Assigned task: Return the records exactly as they appear below, omitting the pictures.

The data:

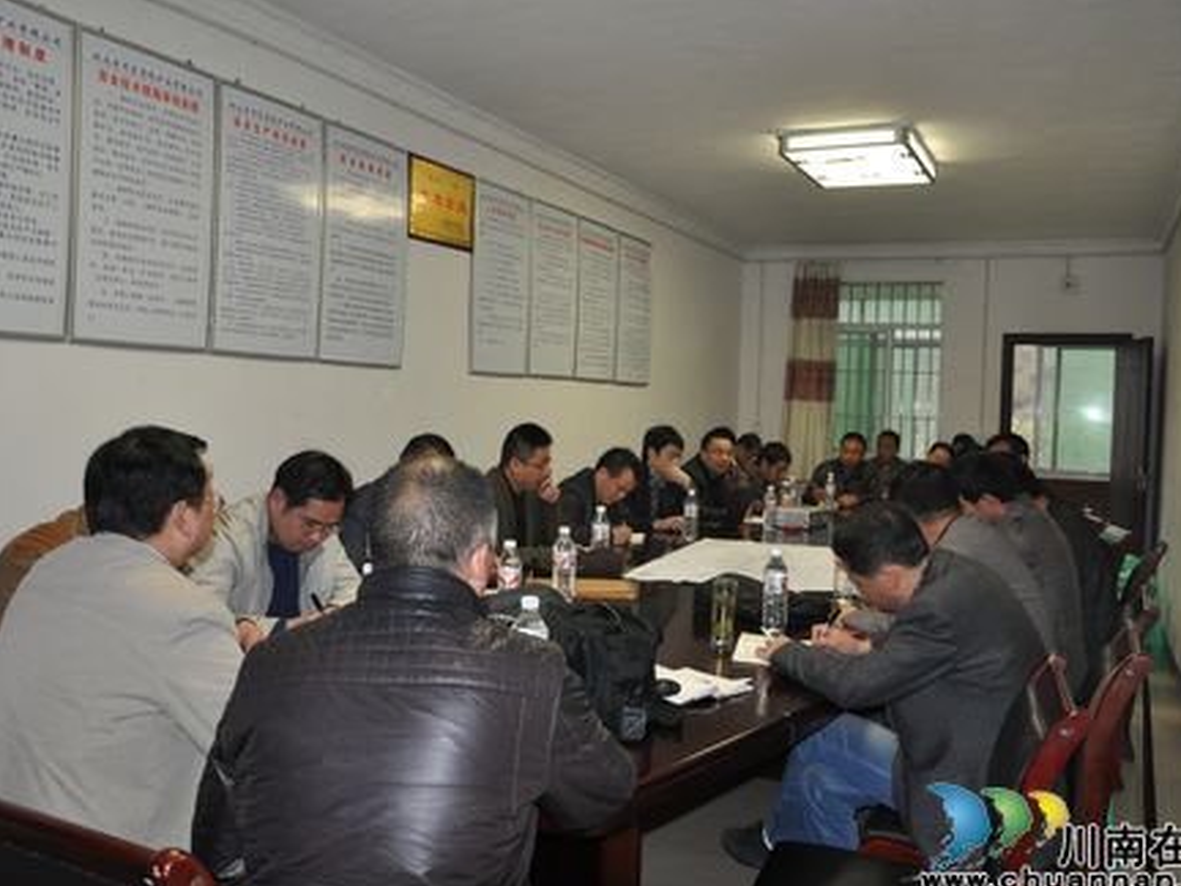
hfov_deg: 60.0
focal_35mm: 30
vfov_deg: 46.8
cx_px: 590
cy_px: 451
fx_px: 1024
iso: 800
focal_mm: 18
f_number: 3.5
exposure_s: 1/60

Exercise response:
hfov_deg: 60.0
focal_35mm: 30
vfov_deg: 46.8
cx_px: 590
cy_px: 451
fx_px: 1024
iso: 800
focal_mm: 18
f_number: 3.5
exposure_s: 1/60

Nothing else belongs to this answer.